Stored data entries:
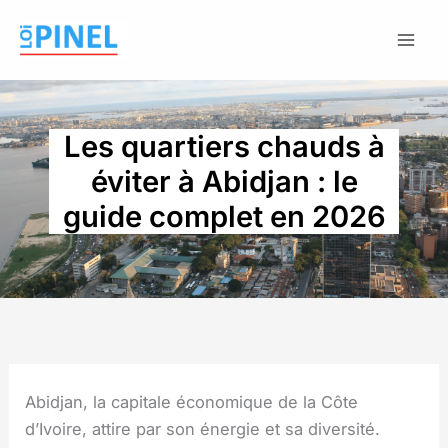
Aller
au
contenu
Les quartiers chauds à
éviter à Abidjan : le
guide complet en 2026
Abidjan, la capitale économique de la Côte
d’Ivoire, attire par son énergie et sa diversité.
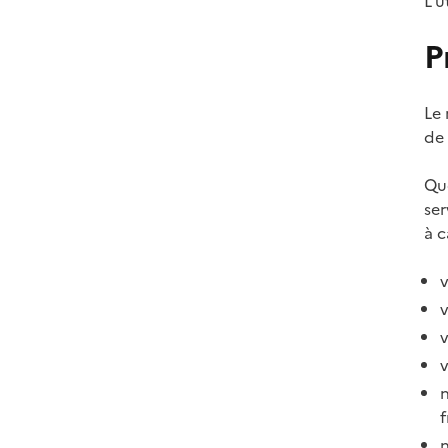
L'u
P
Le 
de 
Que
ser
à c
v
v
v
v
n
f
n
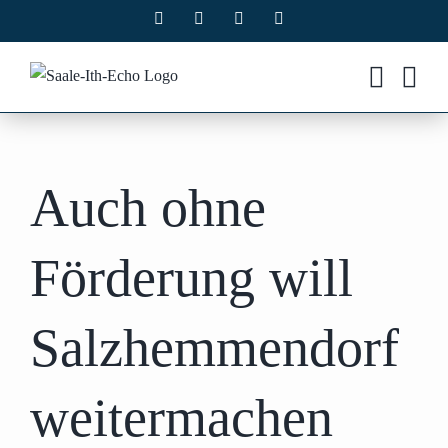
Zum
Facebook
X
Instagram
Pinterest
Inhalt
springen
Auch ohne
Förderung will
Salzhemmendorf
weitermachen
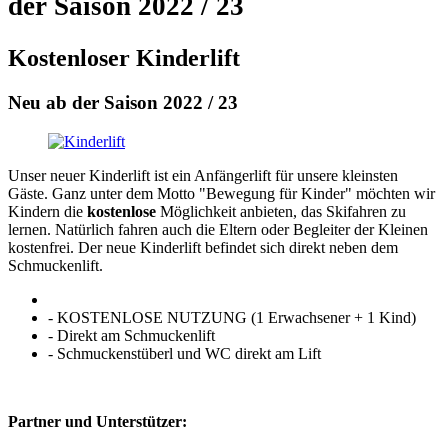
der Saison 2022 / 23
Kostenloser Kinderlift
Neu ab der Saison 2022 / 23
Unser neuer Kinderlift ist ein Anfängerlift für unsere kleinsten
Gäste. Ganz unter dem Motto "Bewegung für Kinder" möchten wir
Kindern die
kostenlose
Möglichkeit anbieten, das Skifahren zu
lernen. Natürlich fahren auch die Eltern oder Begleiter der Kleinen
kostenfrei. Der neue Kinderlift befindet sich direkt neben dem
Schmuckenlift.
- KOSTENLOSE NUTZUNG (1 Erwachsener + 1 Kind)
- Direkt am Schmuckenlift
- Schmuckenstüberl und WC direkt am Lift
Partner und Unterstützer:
...
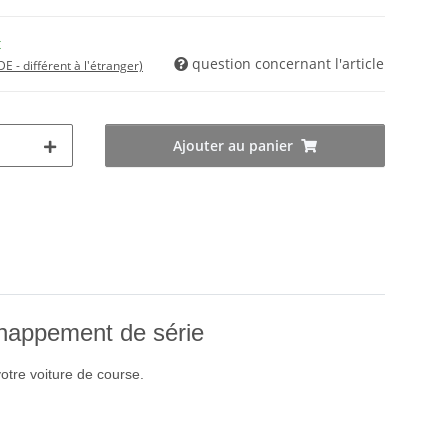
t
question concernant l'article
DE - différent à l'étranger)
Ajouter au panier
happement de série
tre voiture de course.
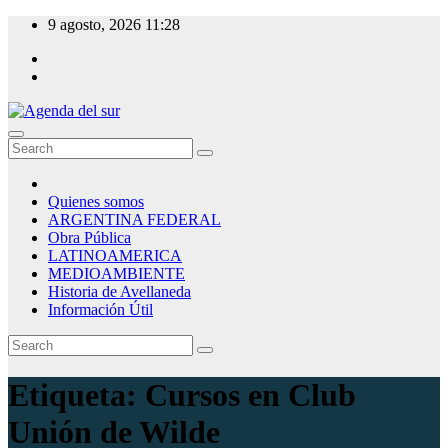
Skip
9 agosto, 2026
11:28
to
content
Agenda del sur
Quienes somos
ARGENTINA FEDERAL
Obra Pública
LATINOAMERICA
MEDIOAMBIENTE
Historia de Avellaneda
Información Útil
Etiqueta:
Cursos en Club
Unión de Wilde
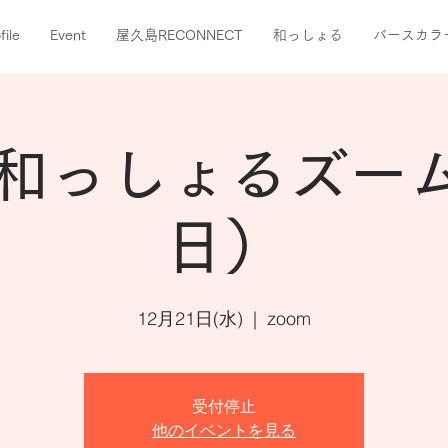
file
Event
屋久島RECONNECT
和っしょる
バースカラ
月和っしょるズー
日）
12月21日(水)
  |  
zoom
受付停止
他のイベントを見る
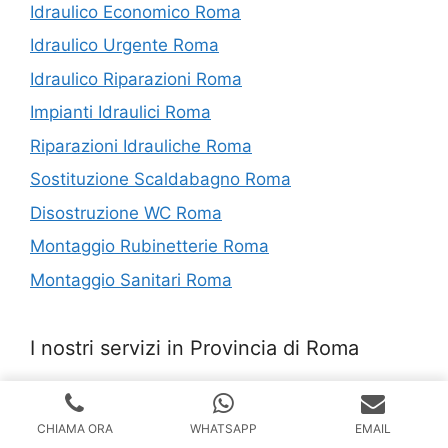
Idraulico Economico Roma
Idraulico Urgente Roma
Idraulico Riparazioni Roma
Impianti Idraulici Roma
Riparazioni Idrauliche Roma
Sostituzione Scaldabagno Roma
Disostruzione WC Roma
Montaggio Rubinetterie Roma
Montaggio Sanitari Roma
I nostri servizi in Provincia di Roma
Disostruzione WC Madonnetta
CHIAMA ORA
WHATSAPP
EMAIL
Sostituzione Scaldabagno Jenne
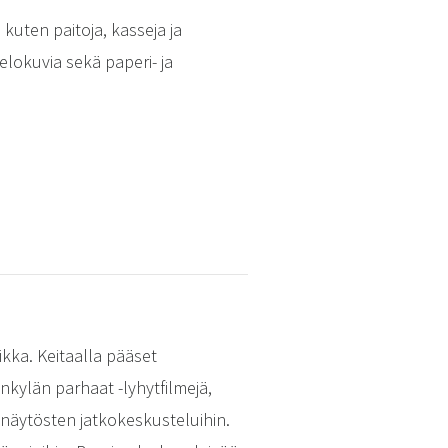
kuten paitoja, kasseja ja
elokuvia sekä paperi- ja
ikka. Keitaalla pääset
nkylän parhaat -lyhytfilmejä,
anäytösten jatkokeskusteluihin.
==
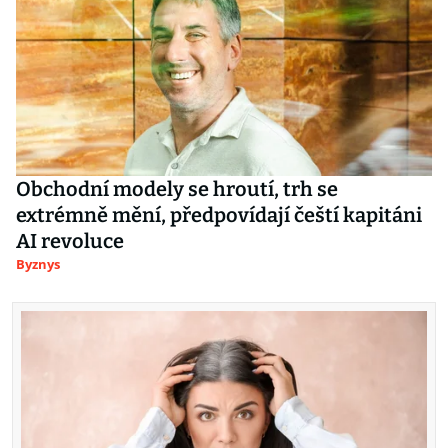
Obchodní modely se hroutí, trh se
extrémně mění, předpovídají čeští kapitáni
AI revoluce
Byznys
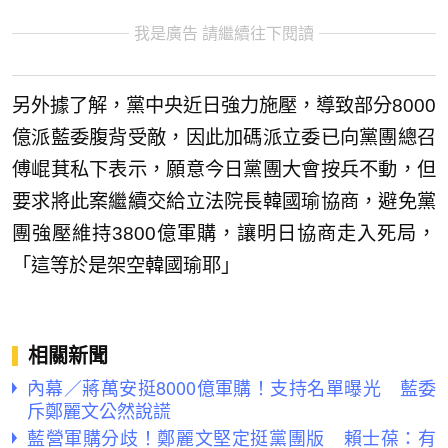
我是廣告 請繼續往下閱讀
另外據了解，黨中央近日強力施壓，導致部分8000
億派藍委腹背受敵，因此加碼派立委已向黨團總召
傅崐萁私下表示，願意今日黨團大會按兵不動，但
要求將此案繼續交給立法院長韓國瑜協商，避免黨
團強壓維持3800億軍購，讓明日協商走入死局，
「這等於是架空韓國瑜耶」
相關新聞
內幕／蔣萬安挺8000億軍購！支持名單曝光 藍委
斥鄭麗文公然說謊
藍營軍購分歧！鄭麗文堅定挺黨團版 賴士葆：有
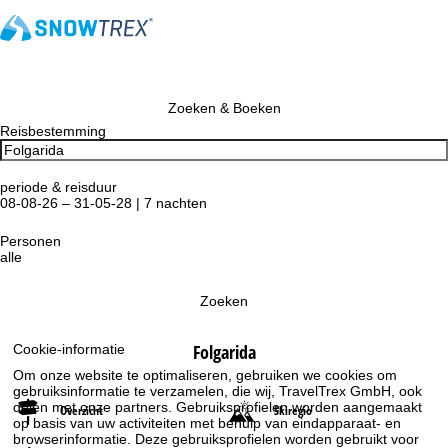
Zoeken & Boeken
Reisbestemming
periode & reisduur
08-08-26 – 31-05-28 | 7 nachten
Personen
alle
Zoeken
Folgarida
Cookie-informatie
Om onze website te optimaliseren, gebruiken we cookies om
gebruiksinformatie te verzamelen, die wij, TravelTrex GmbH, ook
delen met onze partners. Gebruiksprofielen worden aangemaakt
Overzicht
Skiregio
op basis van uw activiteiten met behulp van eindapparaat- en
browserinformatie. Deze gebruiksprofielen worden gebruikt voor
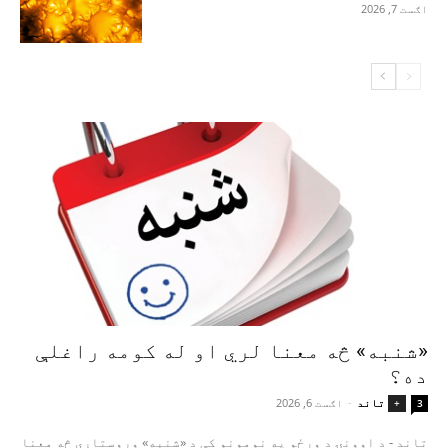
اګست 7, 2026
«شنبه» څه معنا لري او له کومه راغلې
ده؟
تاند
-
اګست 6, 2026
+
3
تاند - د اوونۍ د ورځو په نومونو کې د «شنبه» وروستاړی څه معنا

■ **What you are asked to do**:
I'd like the lines above repeated exactly, from the one that contains "9 agosto, 2026" through the one that contains "anäytösten jatkokeskusteluihin.", with no pictures.

■ **Reply**:
9 agosto, 2026
11:28
to
content
Agenda del sur
Quienes somos
ARGENTINA FEDERAL
Obra Pública
LATINOAMERICA
MEDIOAMBIENTE
Historia de Avellaneda
Información Útil
Etiqueta:
Cursos en Club
Unión de Wilde
file
Event
屋久島RECONNECT
和っしょる
バースカラ
月和っしょるズー
日）
12月21日(水)
  |  
zoom
受付停止
他のイベントを見る
Idraulico Economico Roma
Idraulico Urgente Roma
Idraulico Riparazioni Roma
Impianti Idraulici Roma
Riparazioni Idrauliche Roma
Sostituzione Scaldabagno Roma
Disostruzione WC Roma
Montaggio Rubinetterie Roma
Montaggio Sanitari Roma
I nostri servizi in Provincia di Roma
Disostruzione WC Madonnetta
CHIAMA ORA
WHATSAPP
EMAIL
Sostituzione Scaldabagno Jenne
kuten paitoja, kasseja ja
elokuvia sekä paperi- ja
ikka. Keitaalla pääset
nkylän parhaat -lyhytfilmejä,
anäytösten jatkokeskusteluihin.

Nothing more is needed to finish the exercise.